Since bottoming on 6/28 silver futures have appreciated 37% and this happened in two months time. Whenever a commodity moves that much whether it is higher or lower it should be recognized as that velocity is not sustainable. Futures are running into resistance at the 38.2% Fibonacci level just under $25/ounce. One should notice that futures failed at these same levels in April. Past performance is not indicative of future results.

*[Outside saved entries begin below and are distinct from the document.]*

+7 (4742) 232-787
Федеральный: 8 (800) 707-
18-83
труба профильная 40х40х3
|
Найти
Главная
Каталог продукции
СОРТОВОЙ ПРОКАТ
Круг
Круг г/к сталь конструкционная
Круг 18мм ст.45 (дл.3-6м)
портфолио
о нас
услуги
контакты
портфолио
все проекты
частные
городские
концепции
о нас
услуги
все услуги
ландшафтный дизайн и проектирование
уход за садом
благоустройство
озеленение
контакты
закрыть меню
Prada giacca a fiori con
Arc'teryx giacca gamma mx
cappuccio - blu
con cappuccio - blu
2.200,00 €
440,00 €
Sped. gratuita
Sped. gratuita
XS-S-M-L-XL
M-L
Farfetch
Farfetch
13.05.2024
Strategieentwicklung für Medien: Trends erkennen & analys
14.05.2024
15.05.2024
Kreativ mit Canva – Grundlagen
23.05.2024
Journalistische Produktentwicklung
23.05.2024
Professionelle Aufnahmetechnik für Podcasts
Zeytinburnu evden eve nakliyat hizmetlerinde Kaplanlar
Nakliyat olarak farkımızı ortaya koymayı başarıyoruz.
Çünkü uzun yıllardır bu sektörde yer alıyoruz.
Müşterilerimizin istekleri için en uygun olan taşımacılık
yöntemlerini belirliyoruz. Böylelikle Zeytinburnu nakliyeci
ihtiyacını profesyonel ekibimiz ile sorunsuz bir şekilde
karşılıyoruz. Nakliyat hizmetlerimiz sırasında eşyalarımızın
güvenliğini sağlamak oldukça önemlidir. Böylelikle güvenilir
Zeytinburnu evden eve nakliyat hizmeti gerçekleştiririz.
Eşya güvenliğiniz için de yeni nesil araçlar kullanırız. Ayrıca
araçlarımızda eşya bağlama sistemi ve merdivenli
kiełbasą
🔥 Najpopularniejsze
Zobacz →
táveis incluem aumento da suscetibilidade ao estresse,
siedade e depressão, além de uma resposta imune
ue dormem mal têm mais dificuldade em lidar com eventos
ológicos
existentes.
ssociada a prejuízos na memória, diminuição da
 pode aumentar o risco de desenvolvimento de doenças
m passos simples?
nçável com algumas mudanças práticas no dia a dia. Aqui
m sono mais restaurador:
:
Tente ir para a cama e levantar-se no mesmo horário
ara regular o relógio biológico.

A trade back to the 100 day MA (red line) is my forecast in the coming weeks. Stochastics are extremely over bought and though the lows may be in I do think we get some back and fill before additional upside is seen. The fact that the US dollar is catching a bid and trading above its 20 day MA could also act as a ball and chain. A 1.5-2.5% appreciation in the greenback in the coming weeks should coincide with a correction in the metals. Continued instability in the Middle East could buoy prices short term but as the title suggests markets do not move in a straight line. In order for further appreciation to play out a healthy correction is needed.
After a near $7/ounce appreciation a $2.50- $4 correction seems reasonable. A trade back to the 100 day MA would represent a correction of $3 while a move to the 50 day MA would represent $4.50.
Three Silver trade ideas:
- Short mini-futures in December
- Short standard futures in December and sell a put 1:1 as a hedge. A $23 put can be sold currently for $5,100. The current delta is 23%.
- Bear put spread…see the chart below of a December $23/20 bear put spread. It would have a positive delta of 20%. At $3 wide this represents a $15,000 spread. This spread currently costs $3,500.